What accounts for this exorbitant cost?  Device makers require their customers to sign non-disclosure agreements about prices, so institutions can’t learn what their competitors are paying.  There are as many as 13 layers of middlemen vendors – joint implant purchasing consultants, implant billing companies, joint brokers – between the physician and his or her patient, all of whom cause artificial price inflation.  Last year, the medical device industry spent nearly $30 million lobbying Congress for favorable regulation.  In 2007, joint makers paid $311 million to settle Justice Department lawsuits that alleged the manufacturers were issuing kickbacks to surgeons who used their devices.  That same year, nearly 1,000 American orthopedists received a total of about $200 million in payments from joint manufacturers for consulting, royalties and other activities.  Joint maker sales reps also cozy up to physicians and even accompany them into the operating room with unwitting patients.  Studies have shown that operations attended by a sales rep are more likely to use more and costlier medical equipment.  At the end of the day, a $350 artificial hip typically costs a hospital or orthopedic clinic between $4,500 and $7,500.  Lop on another hefty hospital markup, and the patient is left holding the bag.

Some consumers have fought back.  For instance, after concluding that hip replacements billed at $100,000 yielded no better results than less expensive ones, the California Public Employees’ Retirement System told members that it would pay hospitals $30,000 for a hip or knee replacement.  Faced with the possibility of a total loss in business, not surprisingly, dozens of hospitals have fallen in line to accept the new price point.

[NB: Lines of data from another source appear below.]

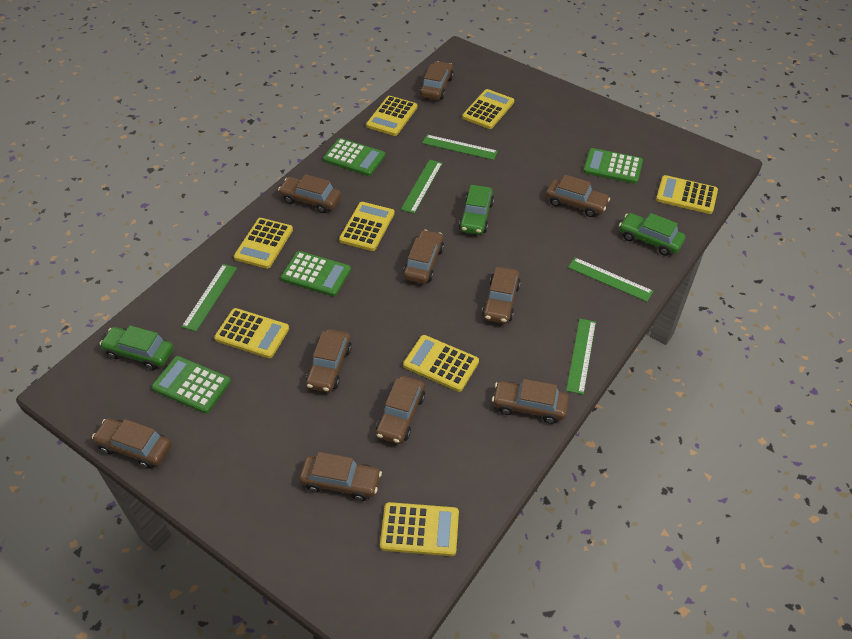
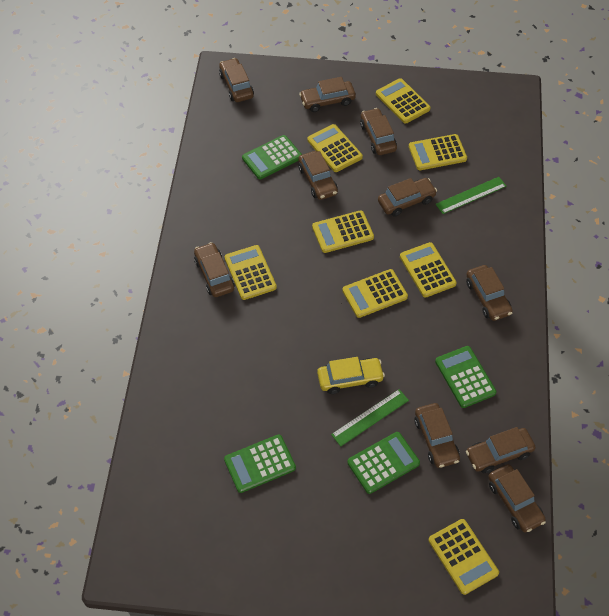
green car: 3 -> 0
green ruler: 5 -> 2
yellow car: 0 -> 1

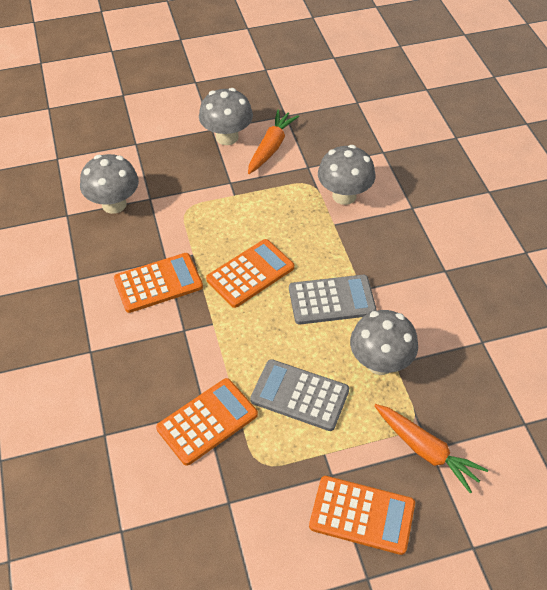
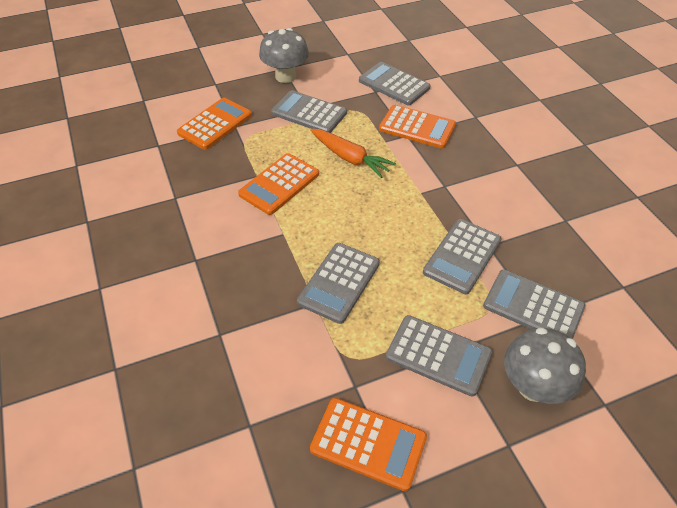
grey calculator: 2 -> 6
grey mushroom: 4 -> 2
orange carrot: 2 -> 1

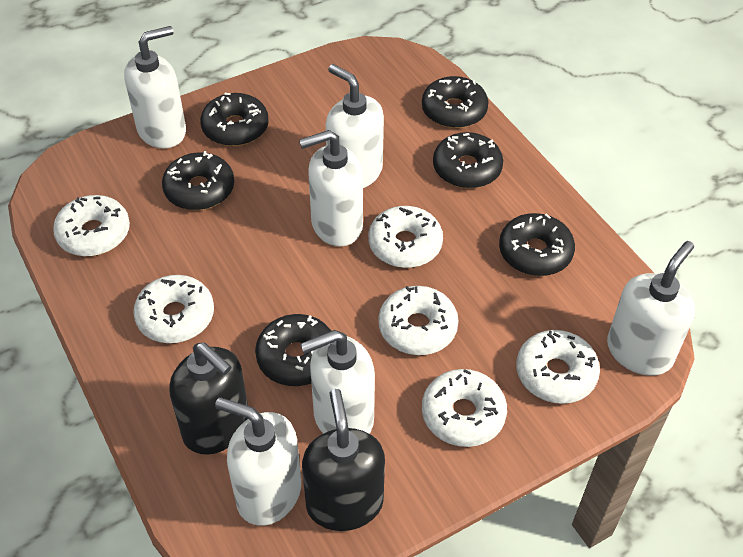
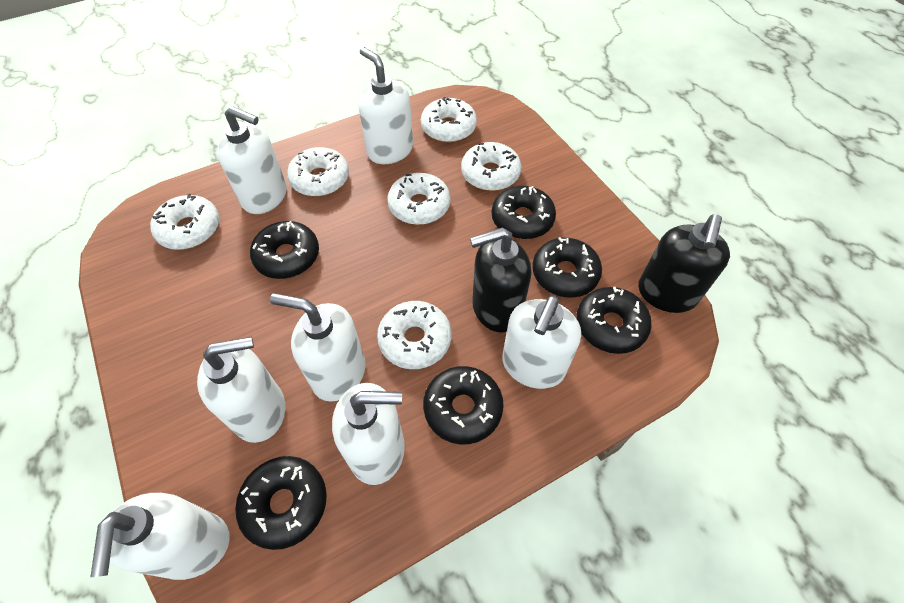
white soap dispenser: 6 -> 7

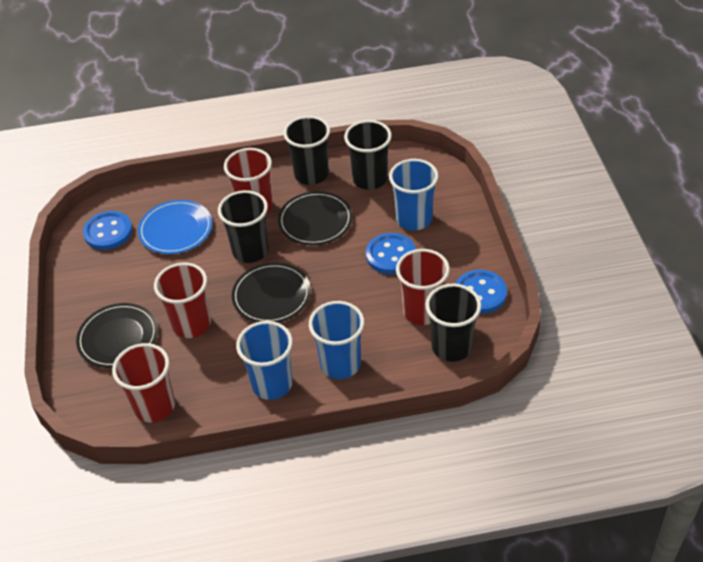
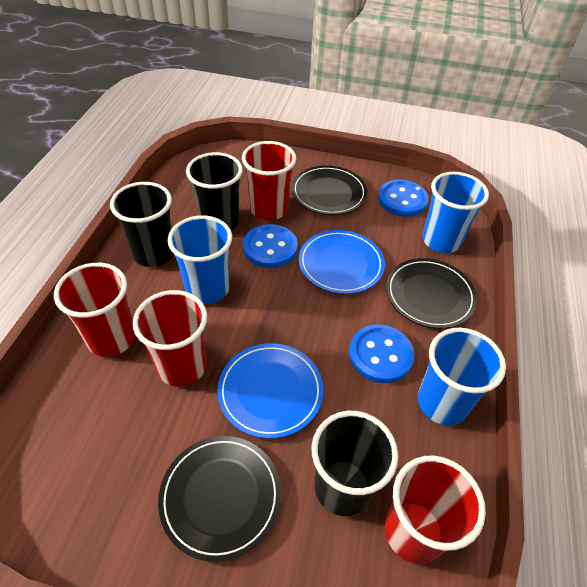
black cup: 4 -> 3
blue plate: 1 -> 2

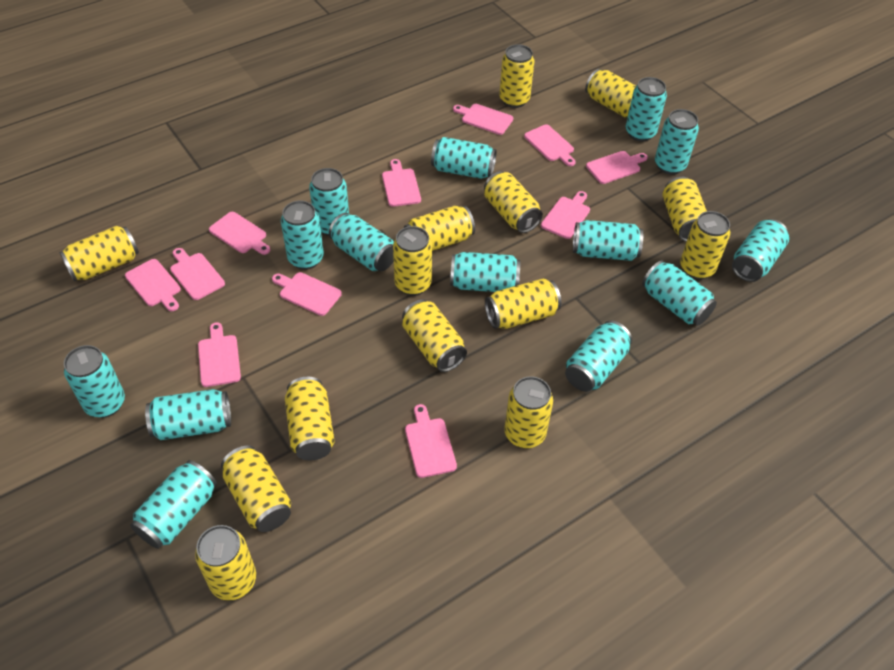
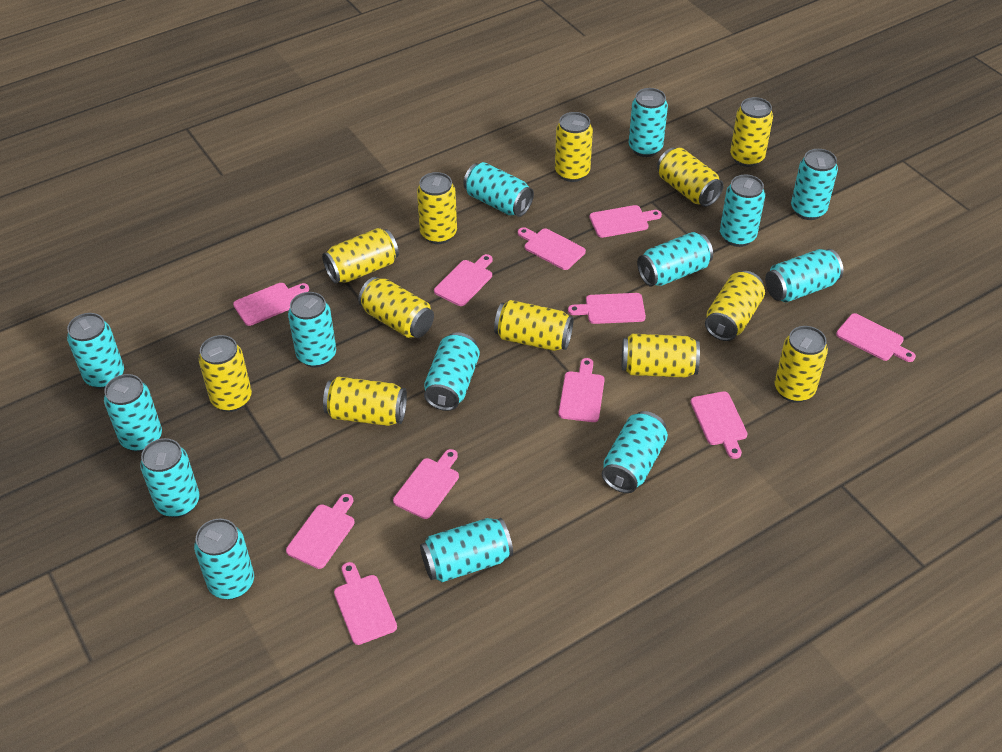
yellow can: 14 -> 12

Ms. Rosenthal’s piece highlights the confluence of factors that contribute to the inflated price of an artificial joint implant surgery.  It also clearly illustrates, despite the outcries from misinformed legislators and conservative pundits, that tort liability is merely a drop in an ocean of considerations that have contributed to spiraling health care costs.  In reality, it is the relentless pursuit of corporate and institutional profit that leaves patients with few or increasingly extreme options to obtain the health care they need to improve their quality of life.